Exercise aim>
In the records below, find the line containing "text_box [171, 505, 835, 710]" and repeat it and every line after it exactly, without pictures.

Dataset items
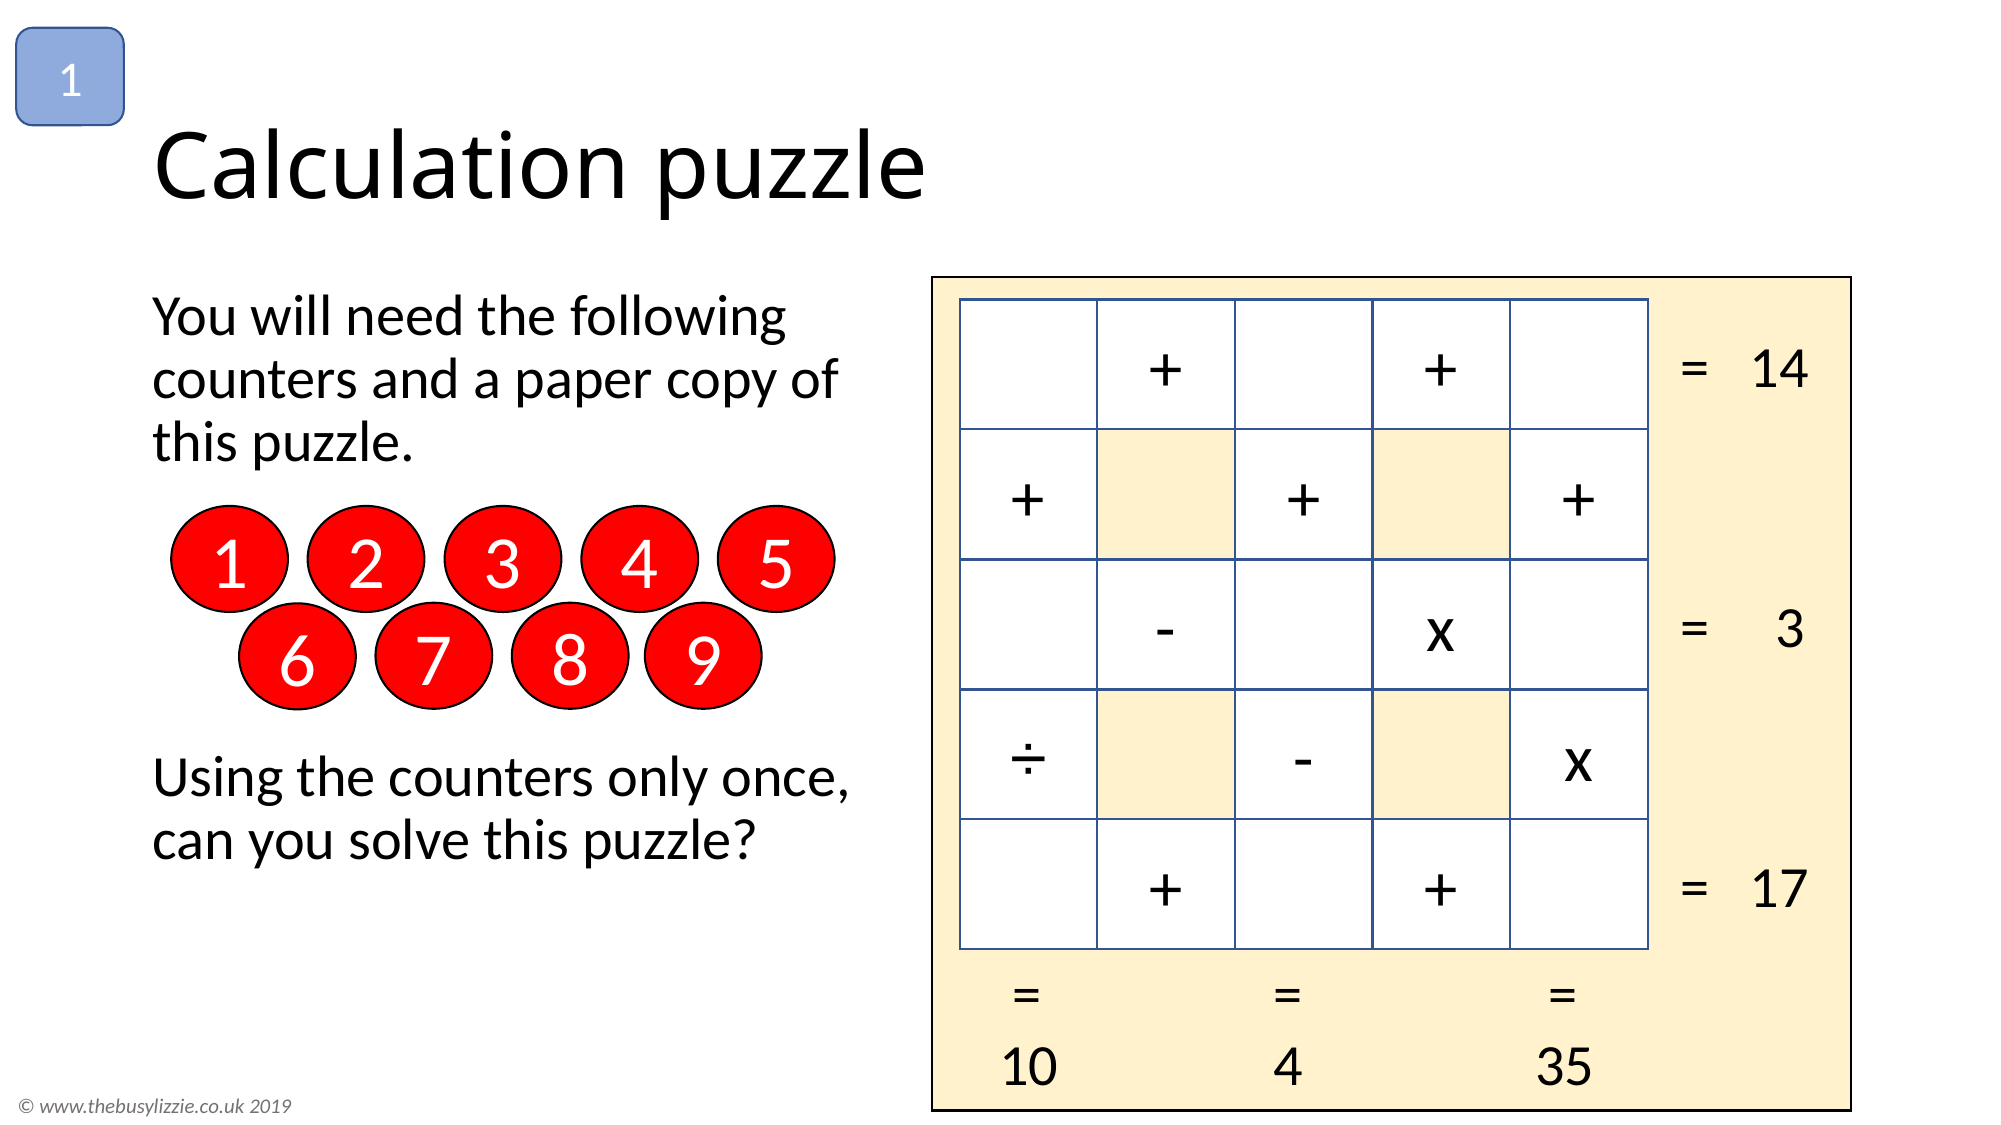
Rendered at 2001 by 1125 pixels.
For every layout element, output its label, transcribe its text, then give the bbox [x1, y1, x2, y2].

title Calculation puzzle [137, 59, 1863, 278]
text_box = 35 [1520, 950, 1644, 1105]
text_box = 17 [1666, 841, 1843, 927]
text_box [959, 299, 1648, 950]
text_box = 3 [1666, 581, 1843, 667]
text_box = 10 [984, 950, 1108, 1105]
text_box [171, 505, 835, 710]
text_box © www.thebusylizzie.co.uk 2019 [2, 1085, 311, 1125]
text_box = 14 [1666, 321, 1843, 407]
text_box 1 [15, 26, 125, 127]
text_box = 4 [1245, 950, 1369, 1105]
text_box [931, 276, 1852, 1112]
list You will need the following counters and a paper copy of this puzzle. Using the counters only once, can you solve this puzzle? [137, 277, 891, 1014]
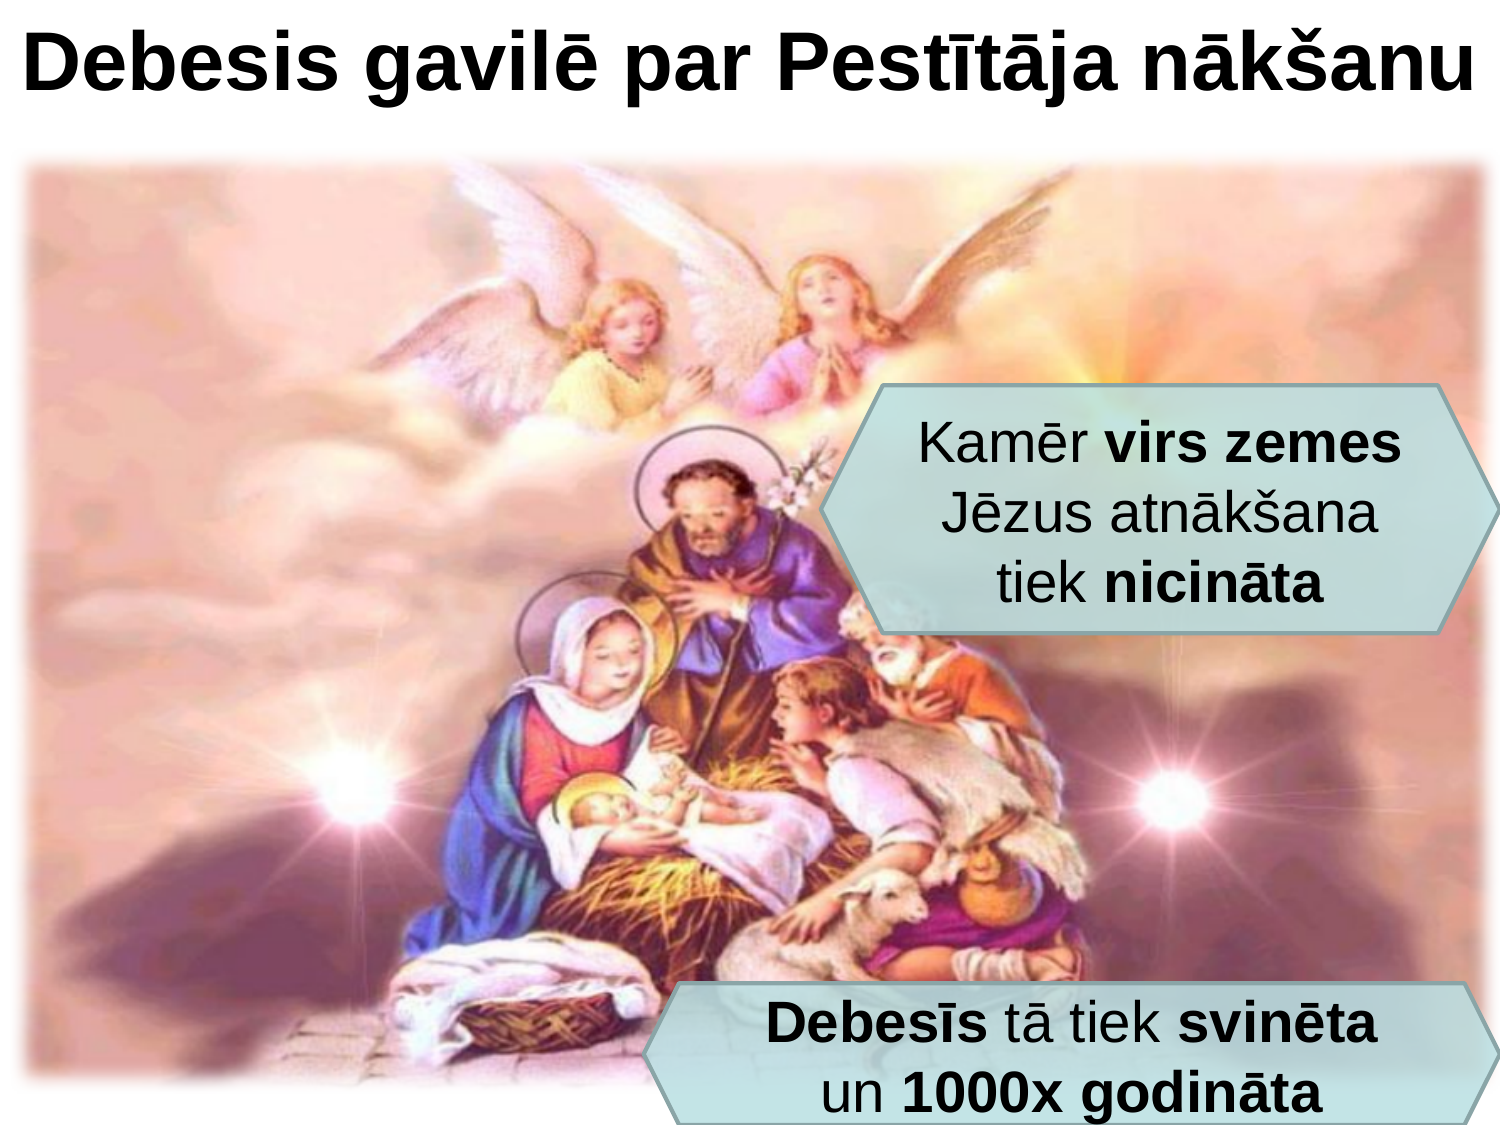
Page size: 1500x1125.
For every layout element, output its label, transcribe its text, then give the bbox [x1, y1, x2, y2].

text_box Debesīs tā tiek svinēta un 1000x godināta [665, 1102, 1479, 1125]
title Debesis gavilē par Pestītāja nākšanu [0, 0, 1500, 114]
picture [0, 148, 1500, 1095]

Task answer>
text_box [171, 505, 835, 710]
text_box © www.thebusylizzie.co.uk 2019 [2, 1085, 311, 1125]
text_box = 14 [1666, 321, 1843, 407]
text_box 1 [15, 26, 125, 127]
text_box = 4 [1245, 950, 1369, 1105]
text_box [931, 276, 1852, 1112]
list You will need the following counters and a paper copy of this puzzle. Using the counters only once, can you solve this puzzle? [137, 277, 891, 1014]
Page size: 1500x1125.
For every layout element, output its label, transcribe its text, then give the bbox [x1, y1, x2, y2].

text_box Debesīs tā tiek svinēta un 1000x godināta [665, 1102, 1479, 1125]
title Debesis gavilē par Pestītāja nākšanu [0, 0, 1500, 114]
picture [0, 148, 1500, 1095]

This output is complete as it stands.